─── ENTRIES SHOWN ───

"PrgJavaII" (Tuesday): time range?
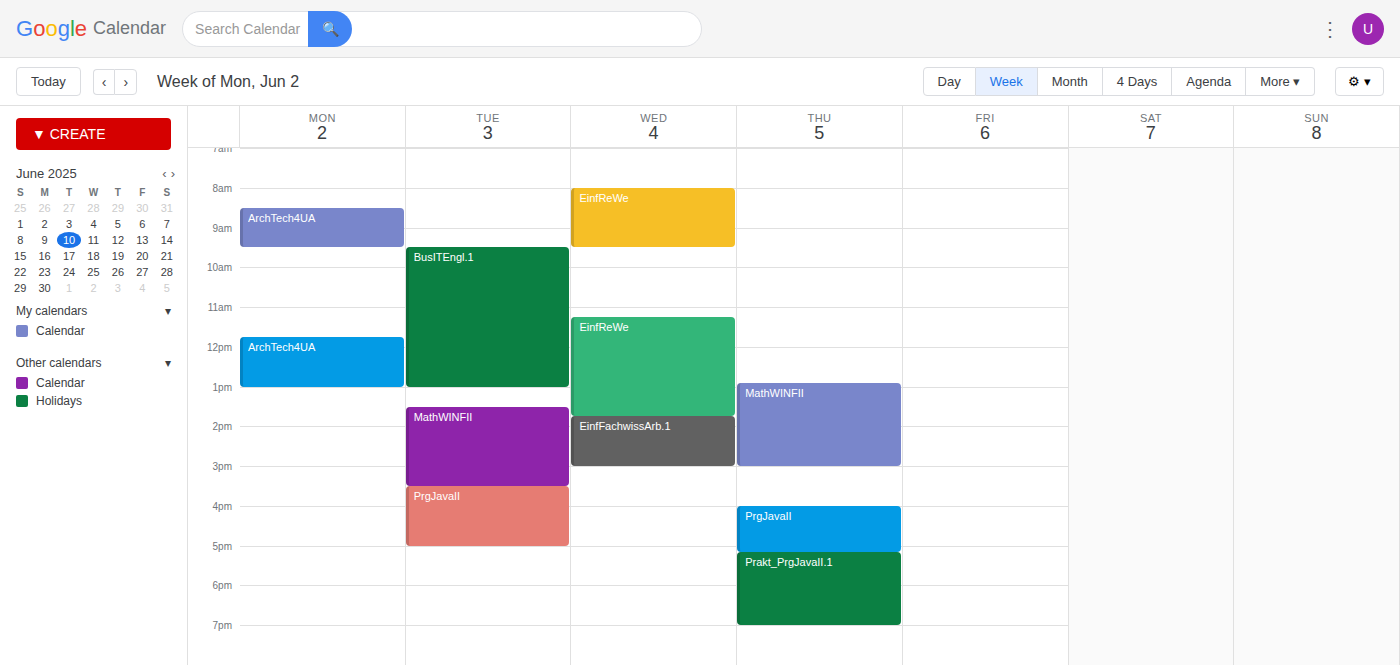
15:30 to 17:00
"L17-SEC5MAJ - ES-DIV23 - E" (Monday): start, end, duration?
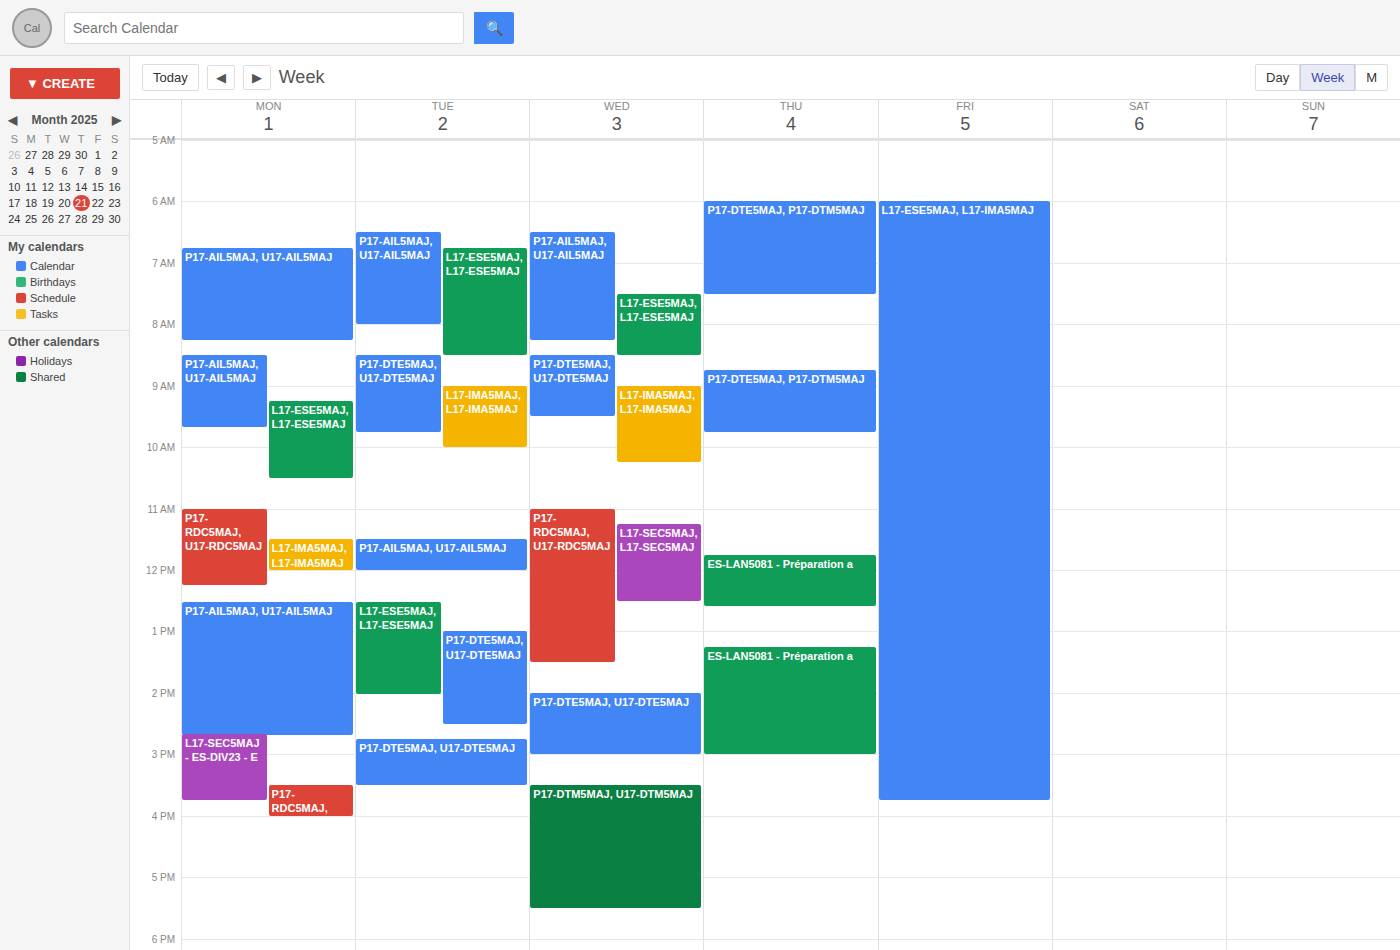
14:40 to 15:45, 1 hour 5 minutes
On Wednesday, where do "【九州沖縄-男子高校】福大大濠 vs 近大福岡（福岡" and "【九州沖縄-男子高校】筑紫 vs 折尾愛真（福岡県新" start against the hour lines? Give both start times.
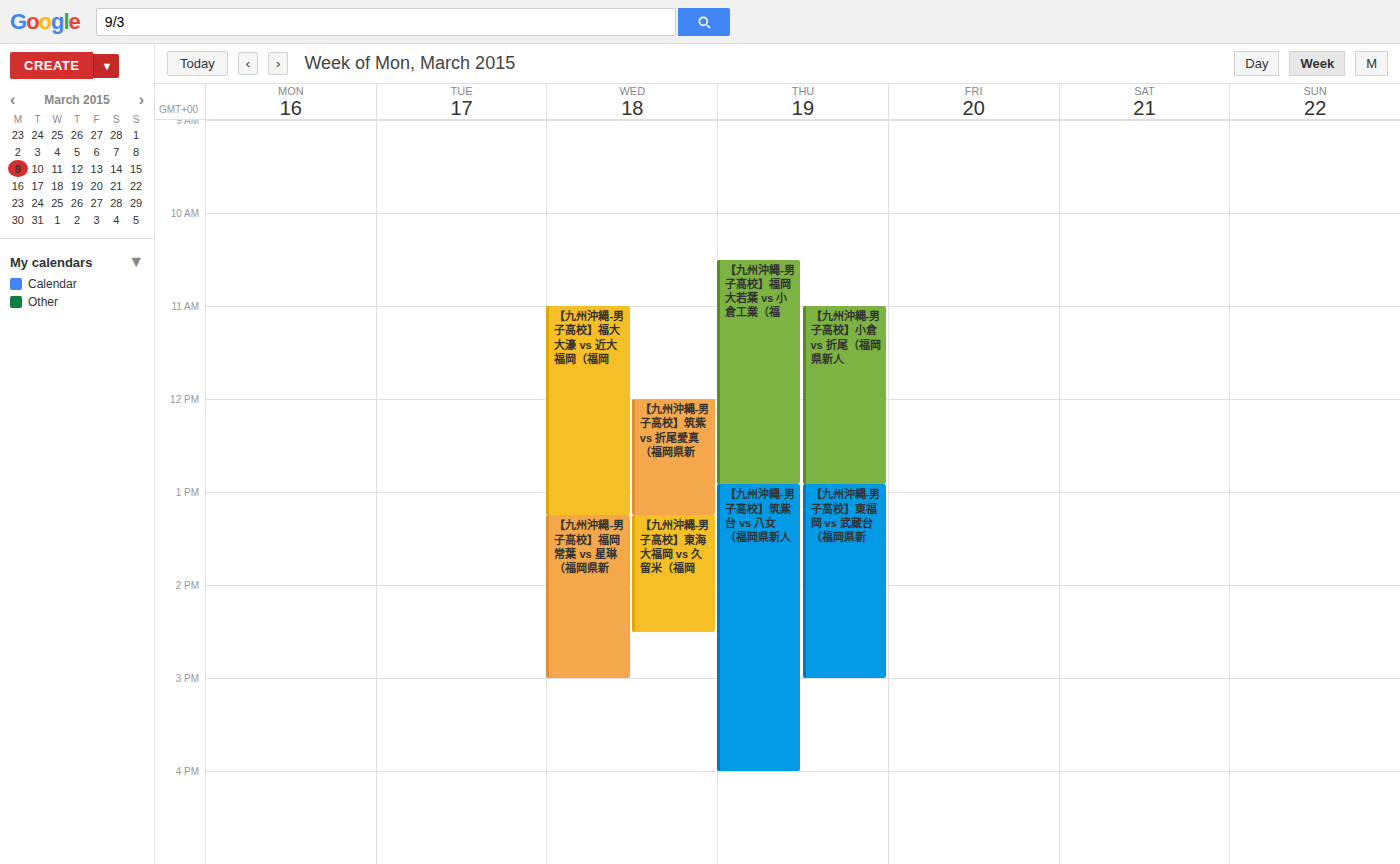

───

YOUR OBJECTIVE
Copy out everything from the line containing "start, end, duration?" down to the end of the records, word for word. Leave the pictures out.

FULL SOLUTION
"L17-SEC5MAJ - ES-DIV23 - E" (Monday): start, end, duration?
14:40 to 15:45, 1 hour 5 minutes
On Wednesday, where do "【九州沖縄-男子高校】福大大濠 vs 近大福岡（福岡" and "【九州沖縄-男子高校】筑紫 vs 折尾愛真（福岡県新" start against the hour lines? Give both start times.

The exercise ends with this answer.